10 buenas preguntas sobre el despegue (o no) del pago por el móvil

Los usuarios ven pocas ventajas en este método frente a los sistemas clásicos de abono

El pago por el móvil comunica constantemente. La línea parece ocupada por las clásicas tarjetas bancarias, y pocos están dispuestos a ponerse al teléfono. Falta un estándar, cada operadora hace la guerra por su cuenta. No hay suficiente masa crítica de lectores contactless. Los usuarios ven pocas ventajas frente a los sistemas clásicos de abono. "Hace falta una fuerte labor de evangelización", observan en la consultora Forrester Research. Llevará tiempo.

1. ¿Quién se fía de pagar así?

De momento, pocos. Según un estudio de Deloitte, un 24% de los encuestados sostiene que pagar a través de estos dispositivos no le aporta ningún beneficio adicional. El 39% cree que es inseguro.

2. ¿Cuáles son los obstáculos clave?

Muchos actores (PayPal, Apple, bancos), muchos intereses de plataformas clásicas (Visa, American Express, Mastercard) y muchas tecnologías (Android, iOS) a veces incompatibles.

3. ¿Hay un estándar tecnológico?

No. Apple Pay funciona de forma independiente y propietaria, otros sistemas a través de tecnología NFC (comunicación de campo cercana) mientras que Samsung Pay combina NFC y MST (transmisión magnética segura).

4. ¿Es caro pagar por el móvil?

Apple Pay cobra en Estados Unidos el 0,15% por transacción. A España llega en 2016. Pero el abono a través del iPhone solo es válido con tarjetas American Express y terminales contactless.

5. ¿Qué ventaja tiene pagar así?

La seguridad. El móvil resulta imposible de clonar y admite sistemas de encriptación. Más las enormes posibilidades asociadas a un dispositivo siempre presente en el bolsillo.

6. ¿Qué necesita para arrancar?

Un Mercadona, o un Zara que impongan en sus establecimientos el abono con este sistema. Y masa crítica de terminales con la función de realizar los pagos para que el usuario pueda pagar.

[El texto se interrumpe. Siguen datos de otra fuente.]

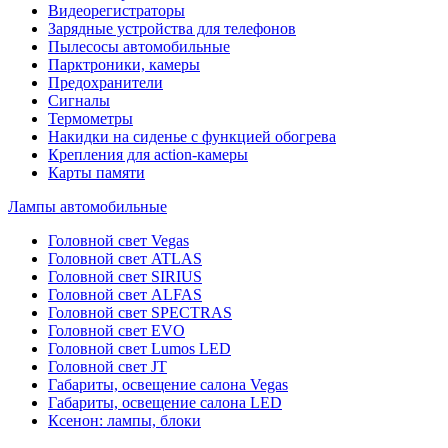
Видеорегистраторы
Зарядные устройства для телефонов
Пылесосы автомобильные
Парктроники, камеры
Предохранители
Сигналы
Термометры
Накидки на сиденье с функцией обогрева
Крепления для action-камеры
Карты памяти
Лампы автомобильные
Головной свет Vegas
Головной свет ATLAS
Головной свет SIRIUS
Головной свет ALFAS
Головной свет SPECTRAS
Головной свет EVO
Головной свет Lumos LED
Головной свет JT
Габариты, освещение салона Vegas
Габариты, освещение салона LED
Ксенон: лампы, блоки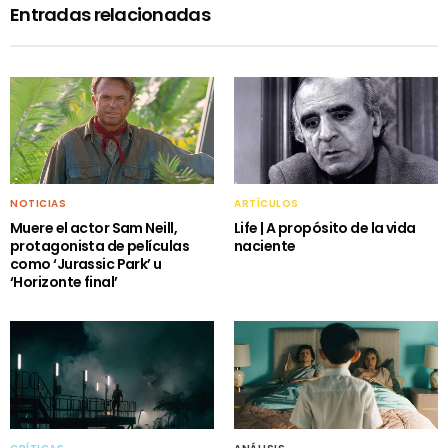
Entradas relacionadas
NOTICIAS
ARTÍCULOS
Muere el actor Sam Neill,
Life | A propósito de la vida
protagonista de películas
naciente
como ‘Jurassic Park’ u
‘Horizonte final’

7. ¿Les interesa a los bancos?

Sí. Las transacciones serán más constantes gracias al móvil. Además, podrían despegar los micropagos que hasta el momento no han funcionado muy bien con el escaso uso de las tarjetas monedero.

8. ¿Dónde operará mejor el sistema?

En mercados online y sobre todo en pago entre particulares, como demuestran BBVA Wallet o la app Yaap Money. Una iniciativa de Telefónica, CaixaBank y Santander.

9. ¿El tiempo corre en contra del móvil?

Se tardan 20 segundos en pagar con una tarjeta provista de chip, el móvil reduce este lapso a ocho. Una diferencia significativa que puede agilizar cualquier transacción.

10. Entonces, ¿qué falta realmente?

Sumar valor añadido, por ejemplo con descuentos por fidelización o cupones (Momo Pocket). Apple Pay y otros están dando los primeros pasos en esta estrategia.